Tully's argument was that his views had ceased to be private as a result of the furore that followed his lecture, the content of which had been widely aired in the media. The World at One devoted half its time the following day to examining his criticisms, while, in India, the affair was labelled the "Indian Mutiny".

He was not the only old trooper disgruntled with John Birt's new BBC, says Newsquiz presenter Barry Took: "We old broadcasters - Tully from India, John Tydeman from Drama, David Attenborough, and me - felt that these lunatic people who had taken over the BBC were ruining it. They were creating rafts of bureaucracy and getting rid of experienced broadcasters."

Until "that speech", Tully had been more used to reporting news than making it. While he insisted he was not averse to all change, he was certainly angered by the nature of it. "I disagree thoroughly with the allegation that I am out of touch. If anyone's out of touch, it is John Birt," he said at the time.

And now: "Suppose a journalist like you asked me a question, what would I be supposed to say?" he demands. "That the BBC told me to shut up? That would be more derogatory to the BBC. That I had changed my mind about what I had said? I certainly hadn't changed my mind. I walked out specifically because of the gagging."

Tully was approached to present the new series by an independent company, Unique Broadcasting. "And I can honestly say to you, and I hope I shan't be in trouble - no, no it doesn't matter if I am - that when the producer, Jane Jeffes, suggested this idea, I said: `Look, Jane, this is a lovely idea, but for heaven's sake don't put my name on it because you won't get your programme accepted.' I was sure I would be blackballed, you see. But she said: `We want you to do it.' And then Radio 4 very generously said that they regarded me as an appropriate person to present the series.

"After 30 years, I still have very warm feelings about the BBC," he explains. ``Coming back in this way without a contract that gags me - I don't feel I have broken any principles. And I feel a great debt of gratitude to Radio 4. In my heart of hearts, it is the place I love most."

Inevitably, though, Tully then began to worry about the project. Would returning to Radio 4 mean letting down all those people, both within the BBC and outside it, who had so wholeheartedly given him their support at the time of his speech? "I worried whether those who thought I had taken an appropriate stand might now feel I had been bought off," he says.

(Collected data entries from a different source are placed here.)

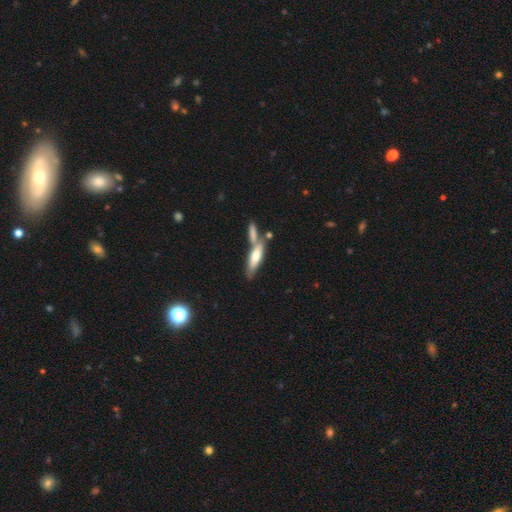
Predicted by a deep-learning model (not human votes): The model was most divided on "merging": none: 45%, merger: 37%, minor disturbance: 13%, major disturbance: 5%. More confident: how rounded — cigar-shaped (64%); smooth or featured — smooth (59%).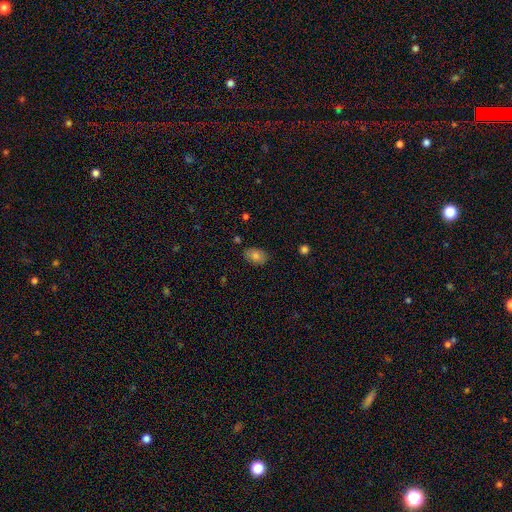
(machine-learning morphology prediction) smooth 78%, featured or disk 11%, star or artifact 10%. Down the decision tree: how rounded — in between (85%); merging — none (84%).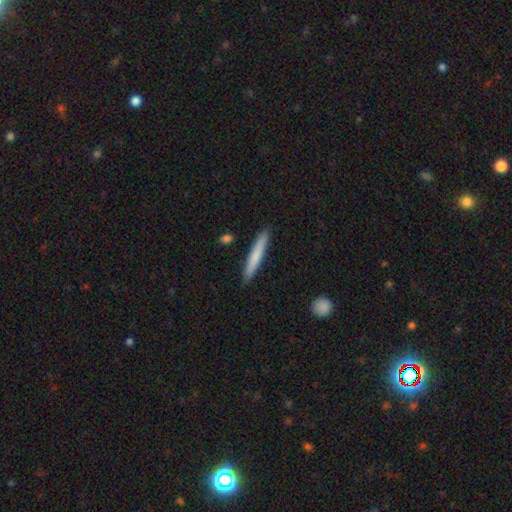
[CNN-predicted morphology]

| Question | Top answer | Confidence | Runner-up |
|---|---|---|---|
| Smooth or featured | smooth | 72% | featured or disk (22%) |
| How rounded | cigar-shaped | 95% | in between (4%) |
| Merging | none | 90% | minor disturbance (7%) |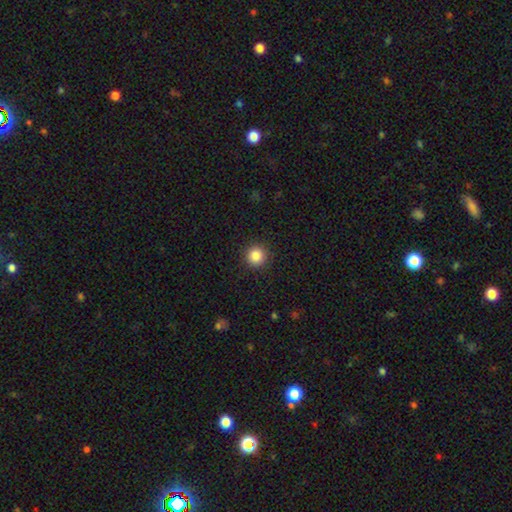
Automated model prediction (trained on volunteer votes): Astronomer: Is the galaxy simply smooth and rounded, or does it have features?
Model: smooth — 87%.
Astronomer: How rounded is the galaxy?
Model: round — 95%.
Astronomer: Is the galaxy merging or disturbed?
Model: none — 91%.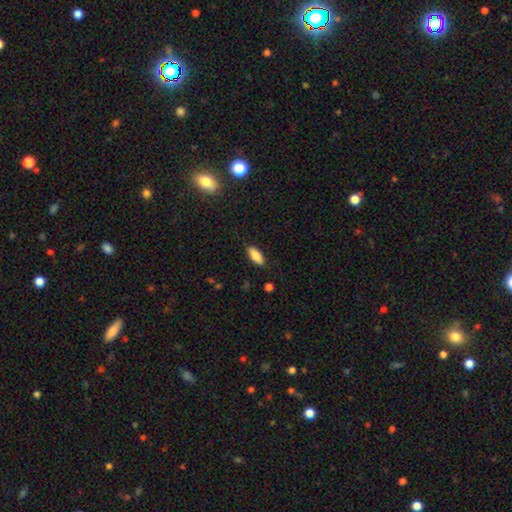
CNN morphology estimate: type=smooth (84%); roundness=in between (84%); merging=none (84%).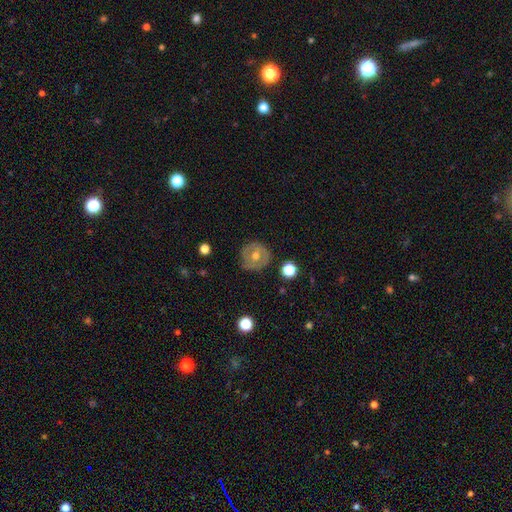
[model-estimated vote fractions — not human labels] This appears to be a featured or disk galaxy (53%) with no bar (80%), no spiral arms (62%) and a moderate central bulge (72%). Merging: none (79%).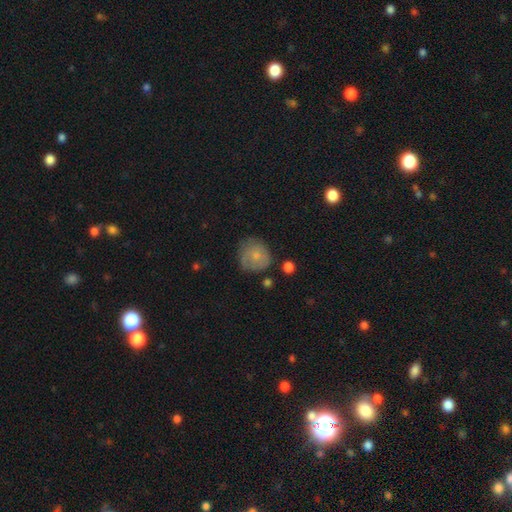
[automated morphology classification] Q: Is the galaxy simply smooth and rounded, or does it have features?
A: smooth — 70%.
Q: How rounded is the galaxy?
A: round — 84%.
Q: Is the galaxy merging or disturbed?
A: none — 61%.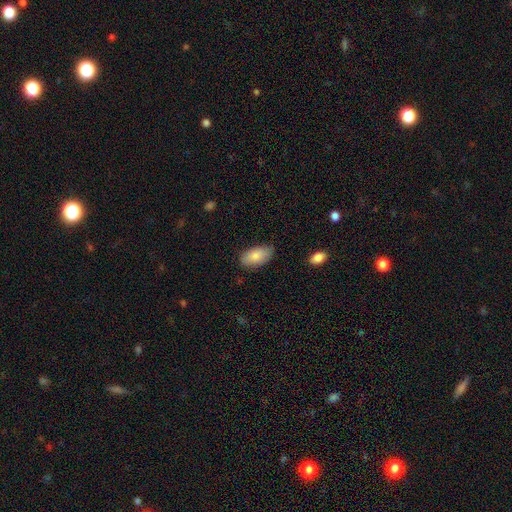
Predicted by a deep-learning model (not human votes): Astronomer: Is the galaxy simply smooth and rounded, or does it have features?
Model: smooth — 85%.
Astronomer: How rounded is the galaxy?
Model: in between — 94%.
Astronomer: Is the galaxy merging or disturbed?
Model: none — 78%.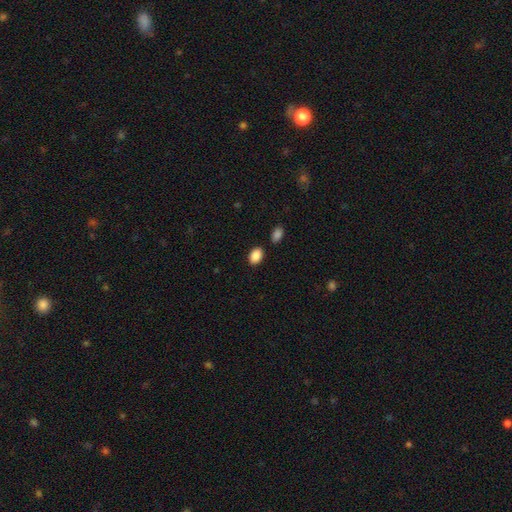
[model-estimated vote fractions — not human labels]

It wasn't, of course, an offer he couldn't turn down. As for his criticisms of John Birt's modernisation of the BBC, he emphasises that he would never have made that speech if the opportunity hadn't - well - just arisen: "The Radio Academy lecture gave me a platform. It seemed as if it were fate. As someone who has lived in India for a long time, I do have a tendency to believe in fate, you know . . ."

Some people in his position, I suggest, might have harboured a grudge against the BBC for forcing him to resign, not to mention John Birt's barb about "old BBC soldiers sniping at us with their muskets". He hesitates. "I'm sometimes portrayed as a `very nice person'," he says. "I don't think I am nice at all. I do bear grudges, I do dislike some people very much, I do get extremely angry. And I was extremely angry at the time."

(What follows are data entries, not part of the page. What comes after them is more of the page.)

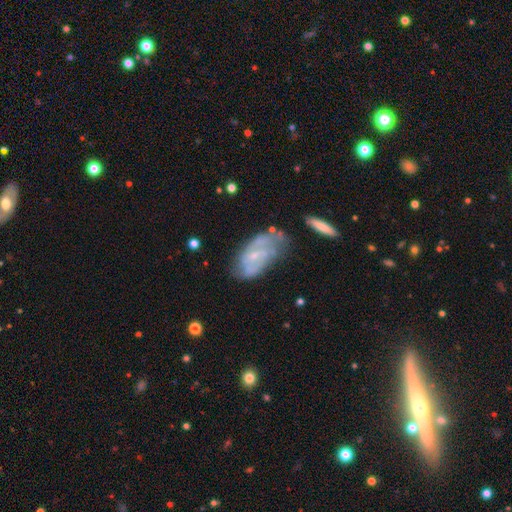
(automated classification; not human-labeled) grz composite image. It shows a featured or disk galaxy (69%) with no bar (45%), spiral arms (75%) and a small central bulge (69%). Merging: none (47%).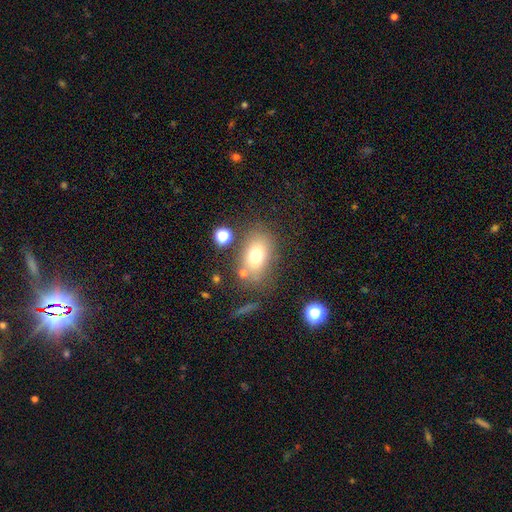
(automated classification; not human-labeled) smooth 71%, featured or disk 16%, star or artifact 13%. Down the decision tree: how rounded — in between (76%); merging — none (70%).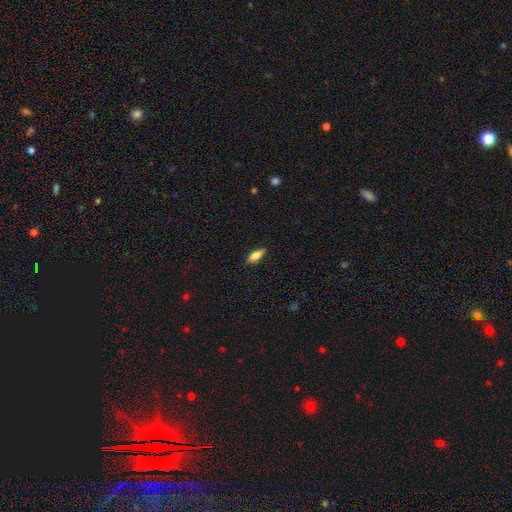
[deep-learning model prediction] This is clearly a smooth galaxy (80%). How rounded: likely in between (76%). Merging: clearly none (87%).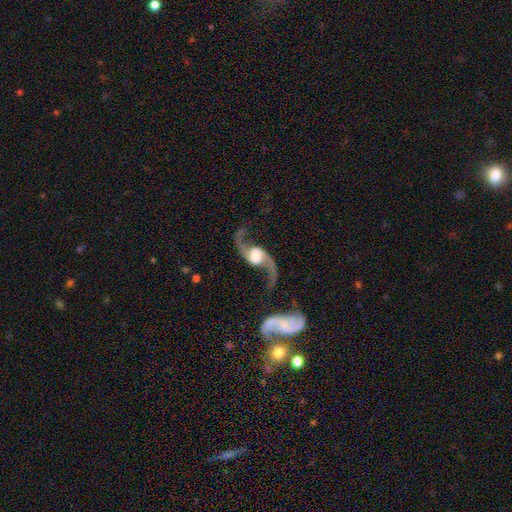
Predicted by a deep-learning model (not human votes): The model was most divided on "bulge size": moderate: 38%, large: 31%, small: 18%, none: 8%, dominant: 5%. Remaining: spiral arms — yes (98%); edge-on disk — no (96%); spiral arm count — 2 (95%); smooth or featured — featured or disk (92%); spiral winding — loose (85%); merging — none (69%); bar — weak (45%).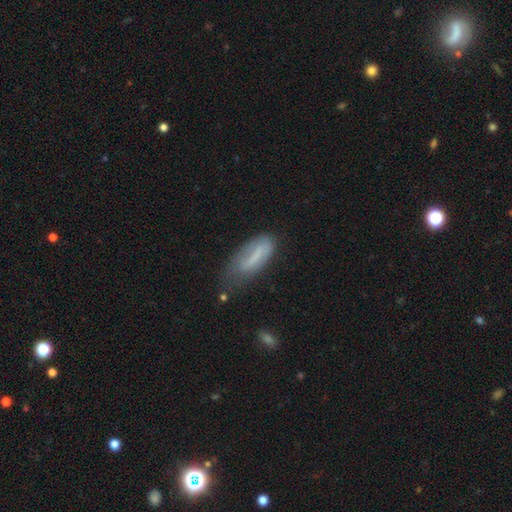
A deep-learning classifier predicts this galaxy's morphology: Smooth or featured? smooth (58%)
How rounded? in between (58%)
Merging? none (42%)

The new series, the title of which is taken from a George Herbert poem, will reflect the BBC's fresh approach to religious affairs, taking into account not just different faiths, but thoughts on life and relationships. He will also interview people about harrowing or joyful experiences. ``I will offer something to people of all faiths and of none. I hope that the programme will be primarily about searching."

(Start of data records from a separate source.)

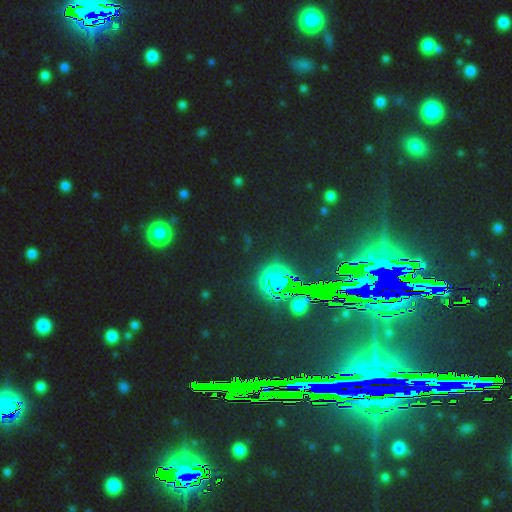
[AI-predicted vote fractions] Smooth or featured? star or artifact (80%)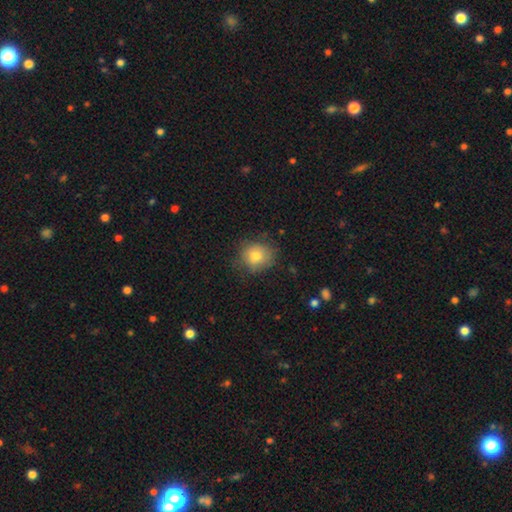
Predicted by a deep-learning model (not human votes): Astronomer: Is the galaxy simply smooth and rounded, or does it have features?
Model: smooth — 79%.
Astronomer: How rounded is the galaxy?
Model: round — 77%.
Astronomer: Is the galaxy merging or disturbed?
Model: none — 72%.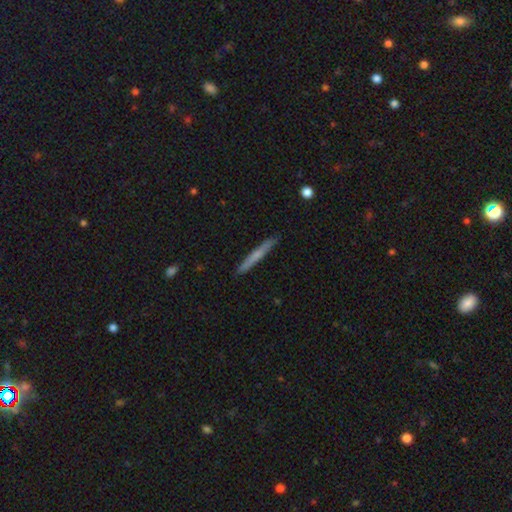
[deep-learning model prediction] The model was most divided on "smooth or featured": smooth: 56%, featured or disk: 39%, star or artifact: 6%. More confident: how rounded — cigar-shaped (96%); merging — none (90%).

Mark Tully spent the first 10 years of his life in India. When the family returned to England, he was sent to Marlborough and later studied theology at Cambridge under Robert Runcie. He then trained as a priest but dropped out. "The bishop told me I liked wine, women and song too much and that my face was more appropriate in the pub than in the pulpit. And the late Brian Redhead once said I was one of those people who looked for God in the bottom of a glass." He chuckles at this, but you sense that the regret still exists: "The reason I sometimes appear modest is because I am an insecure person and I am partly insecure, funnily enough, because of my own wrestling with Christianity and my sense of inadequacy because I cannot be a proper Christian."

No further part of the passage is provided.